Publisher: University of Pennsylvania Press
ISBN: 0812205642
Category : Political Science
Languages : en
Pages : 342
Book Description
It is commonly assumed that slavery came to an end in the nineteenth century. While slavery in the Americas officially ended in 1888, millions of slaves remained in bondage across Africa, Asia, and the Middle East well into the first half of the twentieth century.
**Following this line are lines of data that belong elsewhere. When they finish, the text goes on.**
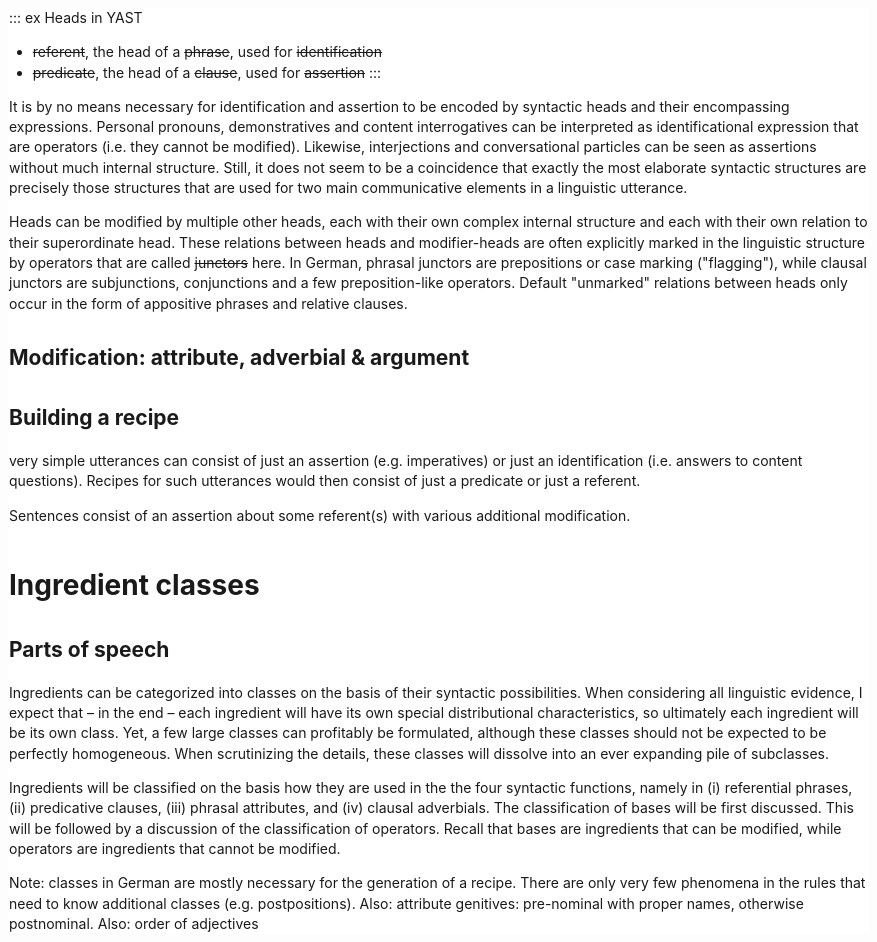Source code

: ::: ex
Heads in YAST

- ~~referent~~, the head of a ~~phrase~~, used for ~~identification~~
- ~~predicate~~, the head of a ~~clause~~, used for ~~assertion~~
:::

It is by no means necessary for identification and assertion to be encoded by syntactic heads and their encompassing expressions. Personal pronouns, demonstratives and content interrogatives can be interpreted as identificational expression that are operators (i.e. they cannot be modified). Likewise, interjections and conversational particles can be seen as assertions without much internal structure. Still, it does not seem to be a coincidence that exactly the most elaborate syntactic structures are precisely those structures that are used for two main communicative elements in a linguistic utterance.

Heads can be modified by multiple other heads, each with their own complex internal structure and each with their own relation to their superordinate head. These relations between heads and modifier-heads are often explicitly marked in the linguistic structure by operators that are called ~~junctors~~ here. In German, phrasal junctors are prepositions or case marking ("flagging"), while clausal junctors are subjunctions, conjunctions and a few preposition-like operators. Default "unmarked" relations between heads only occur in the form of appositive phrases and relative clauses.

## Modification: attribute, adverbial & argument


## Building a recipe

very simple utterances can consist of just an assertion (e.g. imperatives) or just an identification (i.e. answers to content questions). Recipes for such utterances would then consist of just a predicate or just a referent.

Sentences consist of an assertion about some referent(s) with various additional modification.


# Ingredient classes

## Parts of speech

Ingredients can be categorized into classes on the basis of their syntactic possibilities. When considering all linguistic evidence, I expect that – in the end – each ingredient will have its own special distributional characteristics, so ultimately each ingredient will be its own class. Yet, a few large classes can profitably be formulated, although these classes should not be expected to be perfectly homogeneous. When scrutinizing the details, these classes will dissolve into an ever expanding pile of subclasses.

Ingredients will be classified on the basis how they are used in the the four syntactic functions, namely in (i) referential phrases, (ii) predicative clauses, (iii) phrasal attributes, and (iv) clausal adverbials. The classification of bases will be first discussed. This will be followed by a discussion of the classification of operators. Recall that bases are ingredients that can be modified, while operators are ingredients that cannot be modified.

Note: classes in German are mostly necessary for the generation of a recipe. There are only very few phenomena in the rules that need to know additional classes (e.g. postpositions). Also: attribute genitives: pre-nominal with proper names, otherwise postnominal. Also: order of adjectives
Wherever laws against slavery were introduced, governments found ways of continuing similar forms of coercion and exploitation, such as forced, bonded, and indentured labor. Every country in the world has now abolished slavery, yet millions of people continue to find themselves subject to contemporary forms of slavery, such as human trafficking, wartime enslavement, and the worst forms of child labor. The Anti-Slavery Project: From the Slave Trade to Human Trafficking offers an innovative study in the attempt to understand and eradicate these ongoing human rights abuses. In The Anti-Slavery Project, historian and human rights expert Joel Quirk examines the evolution of political opposition to slavery from the mid-eighteenth century to the present day. Beginning with the abolitionist movement in the British Empire, Quirk analyzes the philosophical, economic, and cultural shifts that eventually resulted in the legal abolition of slavery. By viewing the legal abolition of slavery as a cautious first step—rather than the end of the story—he demonstrates that modern anti-slavery activism can be best understood as the latest phase in an evolving response to the historical shortcomings of earlier forms of political activism. By exposing the historical and cultural roots of contemporary slavery, The Anti-Slavery Project presents an original diagnosis of the underlying causes driving one of the most pressing human rights problems in the world today. It offers valuable insights for historians, political scientists, policy makers, and activists seeking to combat slavery in all its forms.